The question of how the individual identifies with space and place and adapts to it is very much related to what kind of a relationship the individual builds with the place he lives in and how he performs this. Although world cities may adopt different ways of development, individual reactions bear similarities. Istanbul, which has been overwhelmed with migration, harbours a complicated network of residence, richness and poverty all at once. However, the individuals’ perception of space and place, their interaction with the neighbourhood, the attachment they build thereby shows similar patterns of reactions. Those who leave their hometowns and migrate to this city start to form a relationship with first the neighbourhood and then the symbols and the way of life that they enjoy.
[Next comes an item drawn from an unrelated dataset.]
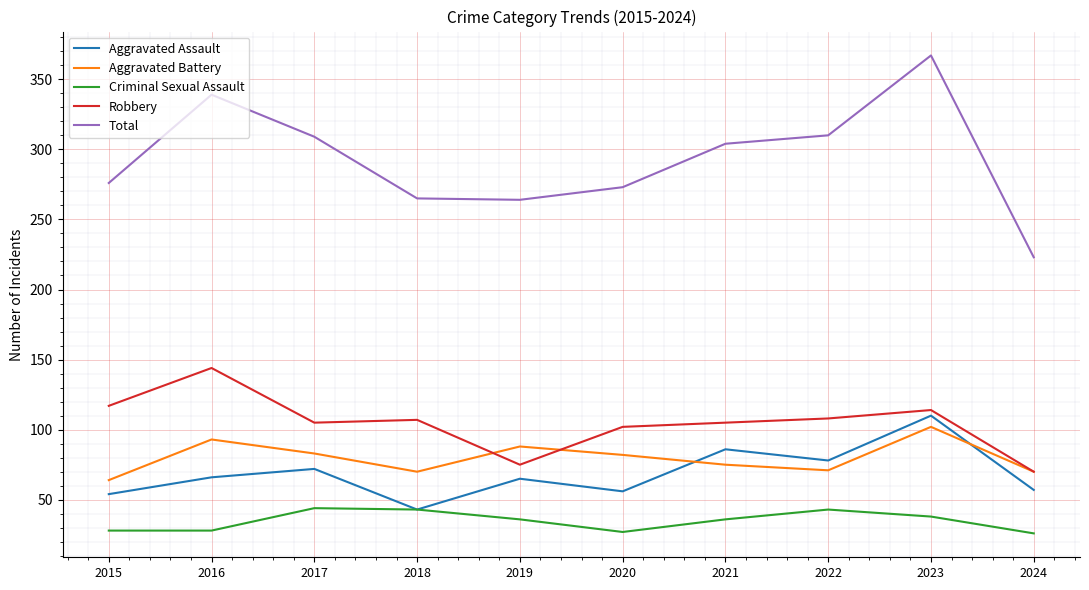

What is the difference between the highest and lowest values at 2016?

311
Those citizens, with the already settled residents, claim the city by making use of every amenity it offers. Nonetheless, what does it mean for an individual to claim the right to Istanbul, especially in the context of gecekondu? The answer to this question is intertwined with Harvey’s views on the right to the city. Tracing back, we see that the right to the city is essentially based on the concept of ‘dwelling’, which was defined by Heidegger as ‘the truth of Being’. It should not strike us as a surprise to mention de Certau with much admiration to how he puts walking into perspective regarding the relation of walking and re-producing space establishing a much sophisticated similarity to the speech act. I will try to give a glimpse to how all these intermingle in the case of İstanbul.